#### WORK ORDER
Given the records below, would you repeat exactly the lines that begin at the one containing "2004-11-20: 580 -> 639" and end at the one containing "2004-11-30: 620 -> 556", inclusive?

#### ENTRIES SUPPLIED
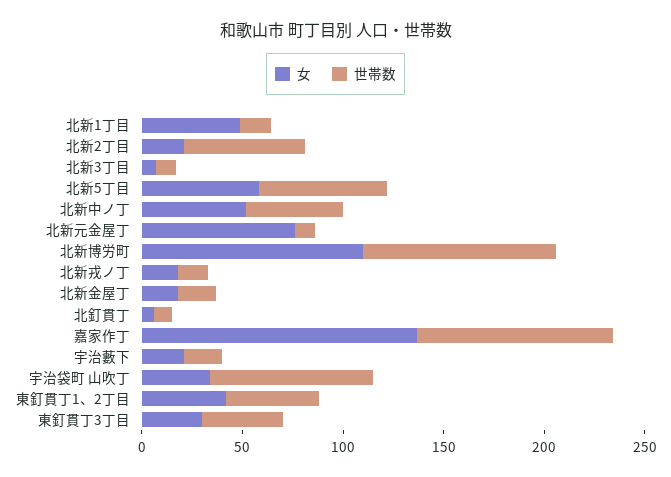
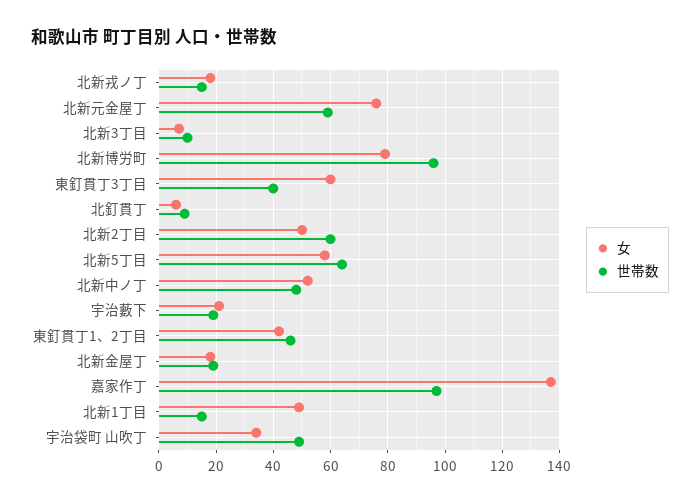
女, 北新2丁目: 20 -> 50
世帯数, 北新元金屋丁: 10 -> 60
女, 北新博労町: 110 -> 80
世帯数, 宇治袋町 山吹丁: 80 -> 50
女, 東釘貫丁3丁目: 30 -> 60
* * *
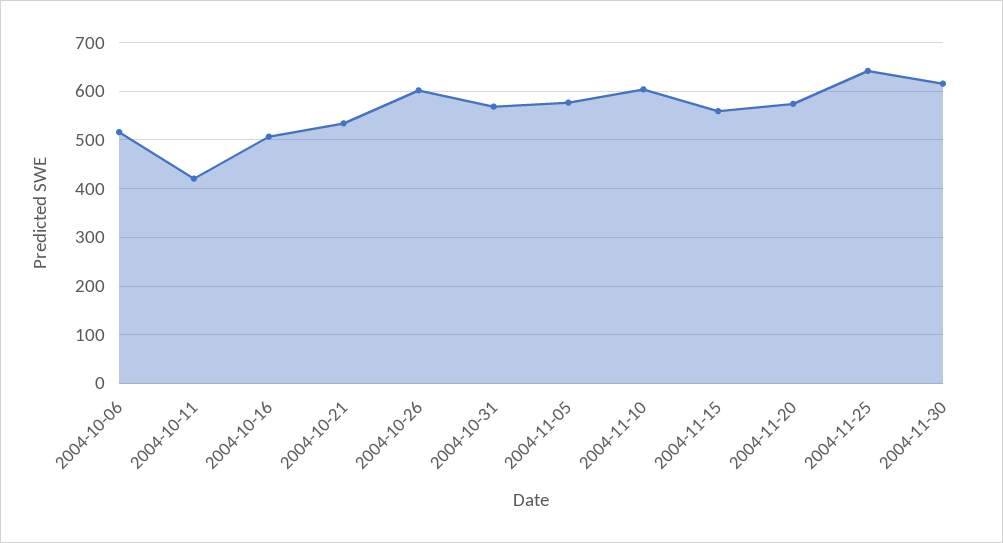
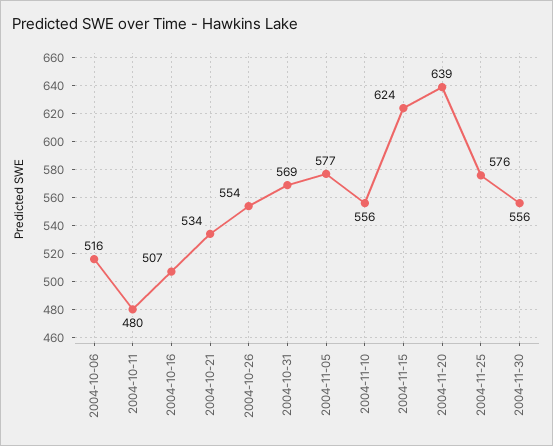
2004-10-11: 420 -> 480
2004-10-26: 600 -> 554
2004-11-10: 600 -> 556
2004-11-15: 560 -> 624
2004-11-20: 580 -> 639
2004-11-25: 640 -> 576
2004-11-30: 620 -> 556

#### RESULT OF THIS TASK
2004-11-20: 580 -> 639
2004-11-25: 640 -> 576
2004-11-30: 620 -> 556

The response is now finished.